The US stock market’s volatility (get ready to read that word a lot) has created dramatic highs and lows for investors. The days of steady prices and predictable trends have long passed, and traders are scrambling to get a handle on this new normal. “The VIX index, an instrument used to measure volatility in the US equities market, has traded above the 30% mark in more weeks this year than it had done in the prior 10 years”. This means even our measures for volatility are… volatile. With increased market uncertainty and volatile prices becoming more common, several tenets of investing could reverse.

Higher Taxes

Usually, market participants would want to avoid higher taxes. Whether it be corporate or personal income, taxes have been seen as an, “impediment to corporate earning and economic growth" and a hinderance to economic demand. This paradigm of course has shifted. The coronavirus pandemic has created immense federal debt that must be funded in order for the US to recover. Investors will now hope for increased taxes to fund stimulus projects towards economic recovery. Even large corporations understand that sacrifices must be made for the betterment of the market and their industry.


Political Gridlock

Under usual circumstances, political gridlock has worked in the favor of market activities. A lack of cooperation between rival political parties means major changes are rarely introduced into the market. Increased corporate tax rates and more regulations, a negative for investors, have been held off political gridlock. Now the situation has changed.

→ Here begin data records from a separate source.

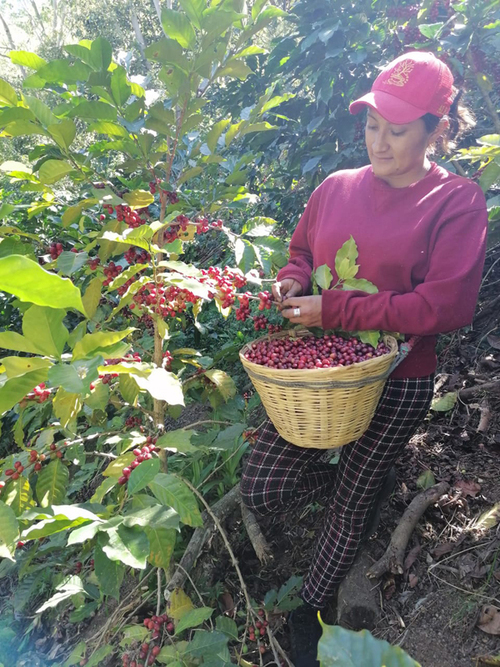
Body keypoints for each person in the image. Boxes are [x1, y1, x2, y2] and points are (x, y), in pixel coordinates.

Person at [240, 51, 488, 666]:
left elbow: (446, 307)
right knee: (263, 485)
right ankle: (342, 492)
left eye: (398, 129)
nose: (380, 141)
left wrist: (337, 311)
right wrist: (294, 283)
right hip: (316, 378)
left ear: (440, 128)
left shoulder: (455, 202)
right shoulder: (335, 188)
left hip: (398, 377)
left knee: (353, 502)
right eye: (372, 124)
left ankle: (314, 608)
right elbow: (299, 255)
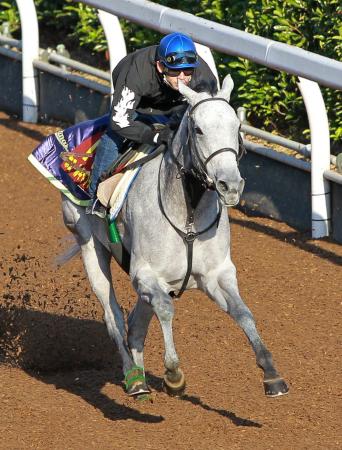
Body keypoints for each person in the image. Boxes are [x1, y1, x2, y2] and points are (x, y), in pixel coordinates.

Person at [88, 32, 218, 217]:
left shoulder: (204, 78)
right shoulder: (136, 71)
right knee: (114, 135)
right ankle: (95, 198)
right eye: (174, 71)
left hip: (176, 108)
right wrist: (153, 136)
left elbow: (210, 119)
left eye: (188, 71)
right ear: (160, 65)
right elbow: (119, 121)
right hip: (138, 107)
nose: (182, 77)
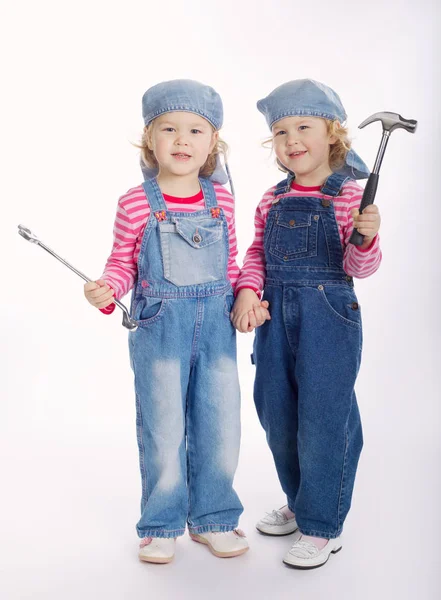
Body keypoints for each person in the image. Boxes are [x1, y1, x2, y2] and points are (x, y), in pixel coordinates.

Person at [84, 79, 254, 564]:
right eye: (169, 129)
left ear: (211, 145)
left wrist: (247, 294)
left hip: (218, 329)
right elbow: (121, 263)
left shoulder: (223, 200)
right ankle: (160, 524)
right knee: (162, 427)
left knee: (220, 425)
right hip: (160, 329)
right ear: (149, 140)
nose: (182, 140)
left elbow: (233, 264)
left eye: (196, 131)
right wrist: (106, 289)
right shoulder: (135, 203)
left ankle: (215, 518)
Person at [232, 79, 382, 569]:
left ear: (333, 135)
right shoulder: (271, 200)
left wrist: (365, 239)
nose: (291, 139)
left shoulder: (347, 197)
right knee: (277, 414)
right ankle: (300, 501)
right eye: (280, 131)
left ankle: (322, 526)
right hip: (276, 318)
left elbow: (360, 269)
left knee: (324, 417)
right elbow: (256, 254)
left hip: (328, 315)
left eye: (304, 127)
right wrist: (249, 290)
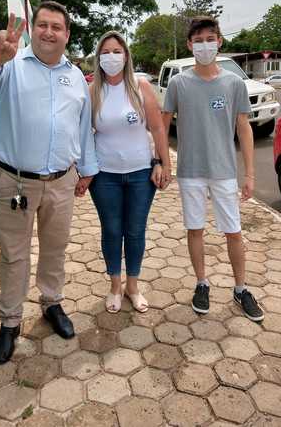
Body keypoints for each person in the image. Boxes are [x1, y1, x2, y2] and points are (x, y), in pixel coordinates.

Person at [0, 1, 98, 364]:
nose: (49, 32)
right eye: (42, 25)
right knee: (14, 254)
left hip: (61, 181)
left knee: (56, 249)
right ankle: (10, 321)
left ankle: (51, 303)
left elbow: (83, 126)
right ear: (33, 29)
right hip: (16, 183)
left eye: (57, 27)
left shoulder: (75, 76)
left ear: (67, 34)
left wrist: (87, 169)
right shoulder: (11, 63)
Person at [162, 16, 264, 322]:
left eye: (210, 38)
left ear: (219, 41)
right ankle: (201, 283)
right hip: (190, 170)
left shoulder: (233, 83)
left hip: (224, 171)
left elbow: (244, 129)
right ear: (189, 44)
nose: (204, 44)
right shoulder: (179, 83)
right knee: (196, 230)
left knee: (233, 231)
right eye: (198, 39)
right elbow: (163, 124)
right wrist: (163, 162)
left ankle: (241, 288)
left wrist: (249, 174)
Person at [77, 31, 171, 313]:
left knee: (135, 231)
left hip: (141, 175)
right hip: (105, 177)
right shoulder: (91, 91)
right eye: (105, 52)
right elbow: (83, 135)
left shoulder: (141, 87)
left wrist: (164, 163)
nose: (112, 57)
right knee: (112, 230)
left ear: (126, 55)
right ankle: (114, 286)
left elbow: (157, 128)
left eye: (117, 51)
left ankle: (133, 286)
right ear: (98, 57)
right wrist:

Market participates are now willing to embrace cooperation and reform in the name of ‘economic relief’. The recent deadlock on a stimulus deal caused a major drop in stock prices that investors would prefer to avoid. Going forward, look to see Wall Street lobbying for compromise and cooperation.

Source:
Three tenets of conventional investing that might reverse as volatility becomes 'the new normal, by Theo Golden, Business Insider, Nov. 5, 2020.